Each line of the records that includes "Predictions" should be found and copied.

→ SOURCE DATA
^^^^^^^^^^^^^^^^
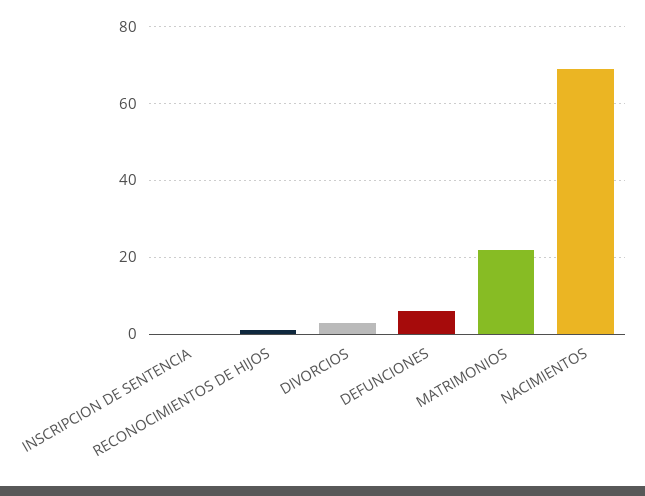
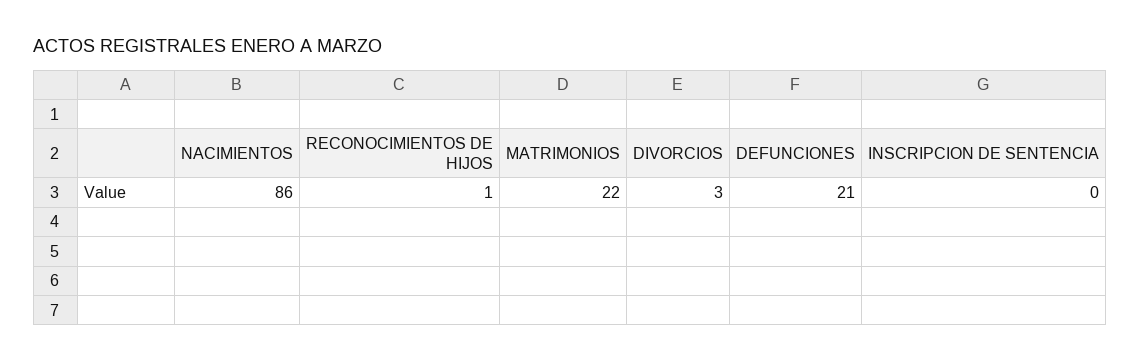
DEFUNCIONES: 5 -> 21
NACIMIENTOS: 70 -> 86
^^^^^^^^^^^^^^^^
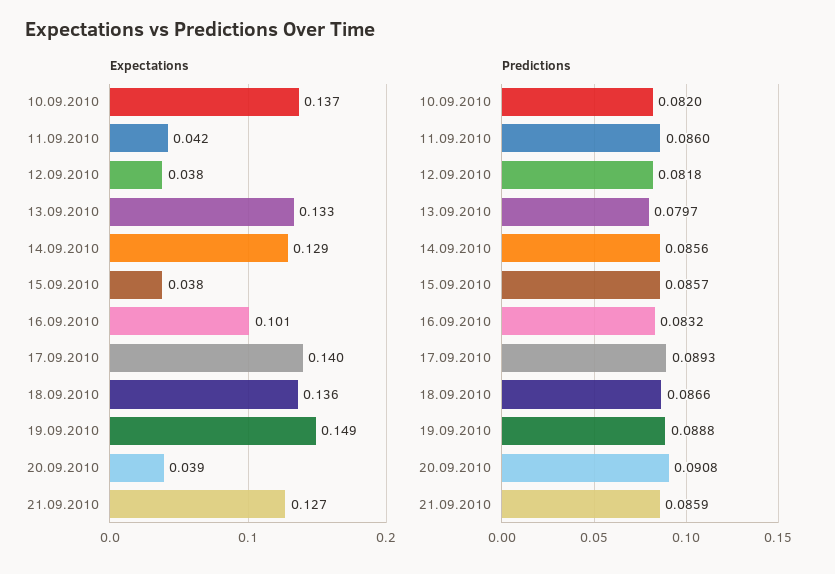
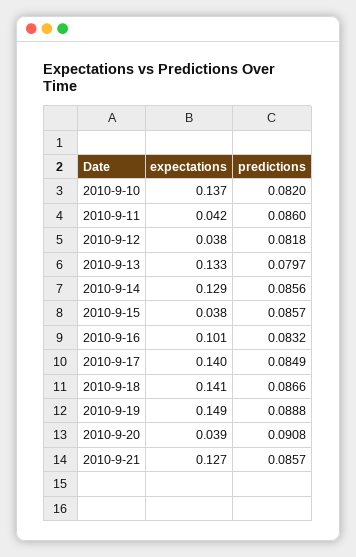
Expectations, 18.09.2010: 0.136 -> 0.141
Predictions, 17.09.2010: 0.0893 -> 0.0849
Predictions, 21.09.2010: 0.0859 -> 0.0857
^^^^^^^^^^^^^^^^
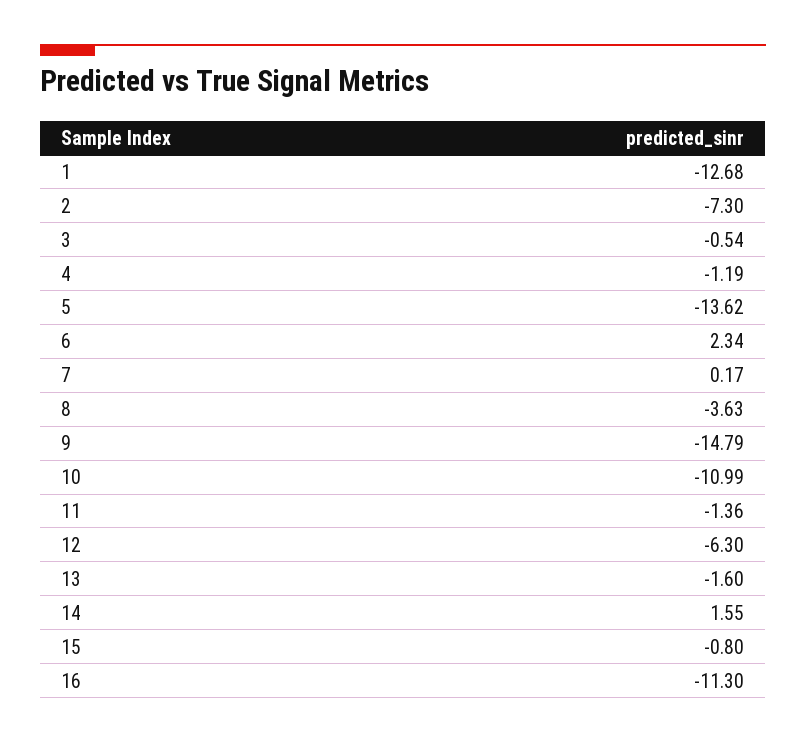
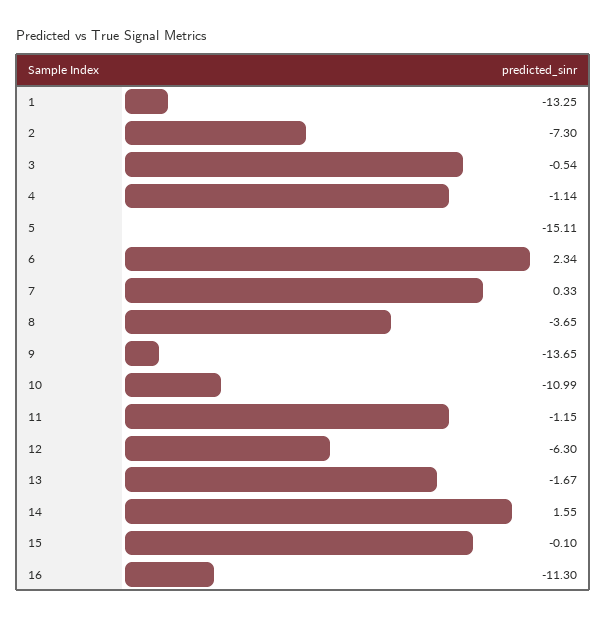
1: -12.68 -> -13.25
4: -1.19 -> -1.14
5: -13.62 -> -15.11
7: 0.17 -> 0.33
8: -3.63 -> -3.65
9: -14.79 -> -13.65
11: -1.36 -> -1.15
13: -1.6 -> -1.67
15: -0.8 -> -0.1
^^^^^^^^^^^^^^^^
→ SOLUTION
Predictions, 17.09.2010: 0.0893 -> 0.0849
Predictions, 21.09.2010: 0.0859 -> 0.0857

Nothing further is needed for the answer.